Serena Williams is a superstar tennis player and a force to be reckoned with, especially after sharing her harrowing postnatal experience. Williams has a history of pulmonary embolisms, and the day after giving birth to her daughter via C-section, she had trouble breathing and believed she was experiencing a blood clot. After Williams alerted a nurse, the nurse suggested Williams’s pain medication left her confused and instead insisted a doctor perform an ultrasound on her legs. Doctors ignored Williams, who knew she needed a CT scan and heparin drip. This dismissal of Williams’ concerns delayed the discovery of several blood clots in her lungs and a large hematoma in Williams’ abdomen, near her C-section wound; she was placed on six-week’s bedrest following this event. Williams’ deeply upsetting interaction with her doctors is not uncommon for new mothers in the days following childbirth, especially among minority women.
Between 700 and 900 women die yearly from complications stemming from pregnancy and childbirth. For every death, there are a handful of women who suffer life-threatening birth injuries. There is a notable racial disparity in the figures, and black women are seventy-five percent more likely to experience a traumatic birth compared to white women. Traumatic birth experiences often result from obstetric violence, a notion that encompasses disrespectful attitudes from doctors, discrimination from care providers, and lack of consent for treatment. In 2016, the American College of Gynecologists published a committee opinion outlining that a “decisionally capable” woman has the right to refuse certain treatments while she is in labor. Furthermore, the College strongly discouraged “manipulation [and] coercion” to influence a woman’s treatment decision. Although this opinion offers guidance to practitioners, it is not binding, and many women nonetheless face varying forms of obstetric violence.

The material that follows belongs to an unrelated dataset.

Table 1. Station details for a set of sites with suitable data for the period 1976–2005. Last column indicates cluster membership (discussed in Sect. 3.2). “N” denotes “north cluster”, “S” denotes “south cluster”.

Obstetric violence is especially severe for women of color due to the widespread discrimination within the maternity care field. The CDC notes that Black women in the US are three times more likely to die from childbirth-related issues than white women. Across the country, the maternal mortality rate has risen to 17.3 maternal deaths per 100,000 births. The United States is one of only a select handful of countries where the maternal mortality rate is worse now than it was 25 years ago.
Anecdotal evidence from doulas in Milwaukee and Washington, D.C., both cities that support a large low-income and Black population, reveals how doctors often justify acts of obstetric violence by feigning paternalistic worry and falsely claiming either the mother or infant were in danger. Additionally, it is well-established that black women fare worse in pregnancy, and growing evidence points to a low quality of care in hospitals where black women seek maternal care, which are often found in highly segregated areas. Research has also indicated that women who deliver in these hospitals are more likely to have complications from birth-related embolisms and hysterectomies. Black women believe their concerns are not addressed by their healthcare teams; for many women of color, the news of a baby evokes fear rather than joy because these women know of the alarming trends and how treatment teams may disregard their wishes and concerns.
In the wake of the CDC and WHO data on obstetric violence and maternal mortality rates, legislators have signed H.R. 1318/S. 1112, which supports states to put an end to preventable maternal deaths. Additionally, Senator Kamala Harris introduced the Maternal Care Access Reducing Emergencies Act meant to promote training programs for healthcare professionals that would address implicit biased based on stereotypes. Until the legislation takes effect, organizations like Improving Birth and Birth Monopoly will continue advocating for women who have faced obstetric violence.